How times and perceptions have changed! Today much of the world expects the environment to be a central concern in almost any endeavour that uses finite resources. And as a truly global business, we have made this expectation an operational pillar. (See our group sustainability practices here). More than virtuous words, it’s a commitment that we tackle with practical determination.

The biggest challenge of sustainability is its scope – by touching on so many aspects it can become overwhelming and diffused. That’s why we created the new role of Global Sustainability Ambassador. This individual will champion and oversee CDI World’s progress in continuing to reduce negative environmental impacts, not only in our project work, using concepts such as circular design, but in our day-to-day operations.

One of our most important strategies is the development of best practice that enhances positive environmental impacts and reduces negative ones. This starts with the everyday basics, such as specifying low-energy office equipment, and even extends to our work commutes, with staff encouraged to use public transport or cycle. The company car fleet is also being evolved to pure electric.

Event Sustainability Checklist

Every project we undertake is subject to a Sustainability Checklist that covers seven key areas:

Green venues
We aim to work with venues that have solid sustainability credentials. For example, we look for environmentally aware staff, robust onsite waste management, and low-energy lighting. Where these are not available, we actively support venues to help them reduce environmental impact.

Supply chain
Good partnership both upstream and downstream is vital and all delivery teams and suppliers must commit to our clearly-stated sustainability and environmental objectives. Every purchase decision we make takes into account environmental impact as well as social and economic factors.
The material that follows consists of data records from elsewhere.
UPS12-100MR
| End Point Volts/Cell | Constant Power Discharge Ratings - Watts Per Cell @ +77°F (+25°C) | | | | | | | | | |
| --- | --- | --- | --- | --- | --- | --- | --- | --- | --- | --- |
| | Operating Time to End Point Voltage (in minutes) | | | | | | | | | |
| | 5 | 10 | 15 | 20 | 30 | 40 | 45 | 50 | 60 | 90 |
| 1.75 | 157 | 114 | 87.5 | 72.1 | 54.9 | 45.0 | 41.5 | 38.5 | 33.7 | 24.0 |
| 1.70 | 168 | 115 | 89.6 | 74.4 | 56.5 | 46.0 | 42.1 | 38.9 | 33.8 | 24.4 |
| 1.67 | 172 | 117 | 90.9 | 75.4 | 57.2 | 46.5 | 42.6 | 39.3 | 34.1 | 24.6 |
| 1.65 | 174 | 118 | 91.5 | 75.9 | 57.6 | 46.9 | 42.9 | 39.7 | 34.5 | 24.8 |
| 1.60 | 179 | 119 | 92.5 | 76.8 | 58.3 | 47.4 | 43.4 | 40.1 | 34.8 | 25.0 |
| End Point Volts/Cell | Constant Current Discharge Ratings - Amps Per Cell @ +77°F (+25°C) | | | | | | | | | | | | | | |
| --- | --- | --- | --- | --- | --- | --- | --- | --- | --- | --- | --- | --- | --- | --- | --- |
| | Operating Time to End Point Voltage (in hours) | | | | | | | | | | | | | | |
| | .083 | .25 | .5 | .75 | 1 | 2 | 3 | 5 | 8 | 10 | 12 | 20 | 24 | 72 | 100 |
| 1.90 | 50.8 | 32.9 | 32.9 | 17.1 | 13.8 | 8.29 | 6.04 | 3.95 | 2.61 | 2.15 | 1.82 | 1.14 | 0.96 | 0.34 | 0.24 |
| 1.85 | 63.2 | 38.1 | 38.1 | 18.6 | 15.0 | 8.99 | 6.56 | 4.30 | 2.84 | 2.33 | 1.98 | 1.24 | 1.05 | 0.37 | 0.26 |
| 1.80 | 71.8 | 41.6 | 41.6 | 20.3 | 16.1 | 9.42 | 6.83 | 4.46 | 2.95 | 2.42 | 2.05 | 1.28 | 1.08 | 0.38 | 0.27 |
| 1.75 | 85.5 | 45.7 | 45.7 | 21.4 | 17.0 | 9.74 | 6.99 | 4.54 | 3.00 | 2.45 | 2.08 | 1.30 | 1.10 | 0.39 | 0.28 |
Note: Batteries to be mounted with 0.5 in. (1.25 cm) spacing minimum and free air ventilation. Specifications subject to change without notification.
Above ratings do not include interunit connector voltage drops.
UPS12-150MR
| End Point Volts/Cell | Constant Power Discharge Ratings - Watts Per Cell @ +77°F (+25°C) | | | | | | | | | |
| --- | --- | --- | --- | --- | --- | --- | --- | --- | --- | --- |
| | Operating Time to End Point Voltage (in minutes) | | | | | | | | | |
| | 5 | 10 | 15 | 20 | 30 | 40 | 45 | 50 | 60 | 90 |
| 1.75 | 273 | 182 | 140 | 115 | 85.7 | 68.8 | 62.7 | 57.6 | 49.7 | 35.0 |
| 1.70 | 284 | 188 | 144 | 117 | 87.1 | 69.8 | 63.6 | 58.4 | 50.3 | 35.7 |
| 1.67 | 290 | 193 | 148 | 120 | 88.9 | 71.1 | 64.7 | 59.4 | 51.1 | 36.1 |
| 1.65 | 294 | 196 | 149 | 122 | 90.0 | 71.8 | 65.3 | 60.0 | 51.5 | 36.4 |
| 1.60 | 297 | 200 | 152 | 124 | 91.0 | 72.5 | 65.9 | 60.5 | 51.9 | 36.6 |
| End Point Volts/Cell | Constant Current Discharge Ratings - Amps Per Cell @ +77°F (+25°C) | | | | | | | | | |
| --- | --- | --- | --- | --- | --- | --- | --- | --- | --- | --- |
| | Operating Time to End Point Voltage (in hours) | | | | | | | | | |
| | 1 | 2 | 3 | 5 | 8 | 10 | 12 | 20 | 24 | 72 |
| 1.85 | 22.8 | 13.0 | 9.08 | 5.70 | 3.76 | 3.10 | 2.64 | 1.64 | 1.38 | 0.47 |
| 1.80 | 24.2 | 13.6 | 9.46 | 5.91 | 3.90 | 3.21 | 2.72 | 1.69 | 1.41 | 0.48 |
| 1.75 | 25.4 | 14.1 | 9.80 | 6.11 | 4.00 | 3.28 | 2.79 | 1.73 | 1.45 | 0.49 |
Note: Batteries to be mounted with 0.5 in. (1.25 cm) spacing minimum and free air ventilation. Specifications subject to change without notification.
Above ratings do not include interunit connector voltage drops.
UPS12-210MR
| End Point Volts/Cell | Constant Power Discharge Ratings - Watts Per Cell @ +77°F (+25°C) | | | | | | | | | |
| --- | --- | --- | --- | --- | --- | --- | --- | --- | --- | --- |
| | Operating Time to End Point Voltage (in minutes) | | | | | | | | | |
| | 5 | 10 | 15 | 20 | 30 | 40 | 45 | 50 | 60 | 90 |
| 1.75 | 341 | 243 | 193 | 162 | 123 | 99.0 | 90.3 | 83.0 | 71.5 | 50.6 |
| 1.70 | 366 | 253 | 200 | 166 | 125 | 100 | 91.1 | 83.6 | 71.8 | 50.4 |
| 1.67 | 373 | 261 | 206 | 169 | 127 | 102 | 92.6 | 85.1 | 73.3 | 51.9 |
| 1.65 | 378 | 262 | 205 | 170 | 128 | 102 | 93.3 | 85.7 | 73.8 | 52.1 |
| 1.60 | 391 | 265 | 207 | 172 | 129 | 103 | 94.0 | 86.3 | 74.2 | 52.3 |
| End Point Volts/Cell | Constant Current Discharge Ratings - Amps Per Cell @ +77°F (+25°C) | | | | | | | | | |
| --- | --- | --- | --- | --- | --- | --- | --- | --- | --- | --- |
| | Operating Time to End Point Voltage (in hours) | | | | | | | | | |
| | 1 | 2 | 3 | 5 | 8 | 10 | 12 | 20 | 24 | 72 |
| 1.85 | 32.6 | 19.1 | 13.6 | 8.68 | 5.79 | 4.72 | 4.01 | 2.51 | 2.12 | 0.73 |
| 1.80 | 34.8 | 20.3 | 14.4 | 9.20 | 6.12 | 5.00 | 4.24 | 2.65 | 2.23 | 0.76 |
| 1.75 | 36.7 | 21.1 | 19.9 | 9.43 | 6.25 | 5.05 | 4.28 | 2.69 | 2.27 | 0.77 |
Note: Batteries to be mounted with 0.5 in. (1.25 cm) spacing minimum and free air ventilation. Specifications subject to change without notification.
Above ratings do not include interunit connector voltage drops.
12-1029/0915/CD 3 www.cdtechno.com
CDI World follows the 5Rs: Refuse, Reduce, Reuse, Repurpose, Recycle. New materials come from certified sustainable sources and we prioritise reuse post-event. We design exhibits using standard sizes, enabling hire of multiple-use items. All materials not returned to rental stock have a clear reuse or recycling route.

Digital First
Traditional event collateral, such as vinyl banners and signage, are not easily recyclable. Printed literature also has negative environmental impacts. We pursue digital alternatives using LED screens and mobile apps. Techniques like 3D projection mapping plus dramatic energy efficient lighting can create experiences that are both immersive and sustainable. Digital First solutions also provide reliable metrics to gauge ROI.

Food waste
This is a huge but often overlooked environmental concern. At the 2018 FIFA World Cup, Food & Beverage alone generated 105,695 tonnes of CO2e – equivalent to burning 53 million kilograms of coal. Aside from the energy and water required to produce it, food sent to landfill releases the greenhouse gas methane. By choosing plated menus rather than buffets and through better quantity control, food wastage and costs can be greatly reduced.

Travel and vehicles
We use vehicles with optimal fuel economy, minimal emissions and under five years old. To reduce travel distances, we select local suppliers and crew wherever possible and partner with a single transport provider to ensure efficiency in scheduling and use of vehicles. We also engage freight consolidation hubs to further reduce environmental impact.

Format Flexibility
The environmental toll of travelling to conferences, particularly overseas, is impossible to ignore. At the same time, virtual attendance options are now well-established. Even with the welcome return of in-person events, CDI World will continue to offer virtual and hybrid options, recommending the event format that will best meet the desired outcome with the lowest carbon footprint.

Checklists are useful aircraft-style tools for ensuring sustainability remains top-of-mind. However, we believe the true sustainability of an event can only be achieved from accurate post-event measurement of emissions and impact. This is probably the largest area for improvement across our sector.

For the execution of live events, CDI World applies the principles behind the ‘measurement and monitoring’ element of ISO 20121 to the design, planning, delivery and close-down phases. We use customised software to provide robust reporting, adhering to Global Reporting Initiative (GRI) standards and so preparing the ground for the introduction of certified sustainable events.  

Continuous evaluation of our performance against published targets, including the carbon baseline for each project, provides us with the hard information we need to identify opportunities for improvement. In this way we will play our part in achieving a sustainable, carbon neutral future for one of the world’s most dynamic and exciting industries.